→ **INFORMATION SUPPLIED**:

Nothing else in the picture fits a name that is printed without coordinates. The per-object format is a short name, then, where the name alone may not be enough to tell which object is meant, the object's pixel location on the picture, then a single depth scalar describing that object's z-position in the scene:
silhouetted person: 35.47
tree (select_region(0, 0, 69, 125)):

==

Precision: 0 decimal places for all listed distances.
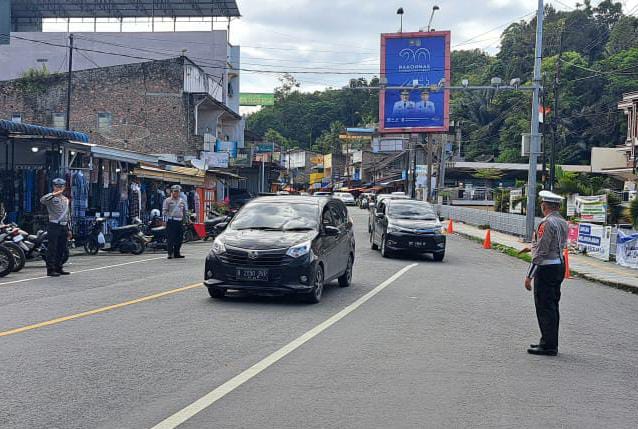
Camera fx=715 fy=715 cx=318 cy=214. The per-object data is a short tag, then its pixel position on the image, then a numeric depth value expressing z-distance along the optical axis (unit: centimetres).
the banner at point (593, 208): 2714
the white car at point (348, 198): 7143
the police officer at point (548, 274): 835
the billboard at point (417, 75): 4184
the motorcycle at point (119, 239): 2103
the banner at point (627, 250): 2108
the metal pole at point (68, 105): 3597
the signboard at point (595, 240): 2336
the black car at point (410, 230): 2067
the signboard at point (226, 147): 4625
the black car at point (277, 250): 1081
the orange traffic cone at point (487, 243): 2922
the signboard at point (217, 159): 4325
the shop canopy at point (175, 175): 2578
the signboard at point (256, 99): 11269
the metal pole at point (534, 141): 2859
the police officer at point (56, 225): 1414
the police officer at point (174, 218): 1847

→ **WHAT IS REQUIRED**: Of the entries above, repeat exactly the lines from the line with "the metal pole at point (68, 105): 3597" through the line with "the shop canopy at point (175, 175): 2578", both of them included.

→ **RESULT FOR THIS EXERCISE**:
the metal pole at point (68, 105): 3597
the signboard at point (595, 240): 2336
the black car at point (410, 230): 2067
the signboard at point (226, 147): 4625
the black car at point (277, 250): 1081
the orange traffic cone at point (487, 243): 2922
the signboard at point (217, 159): 4325
the shop canopy at point (175, 175): 2578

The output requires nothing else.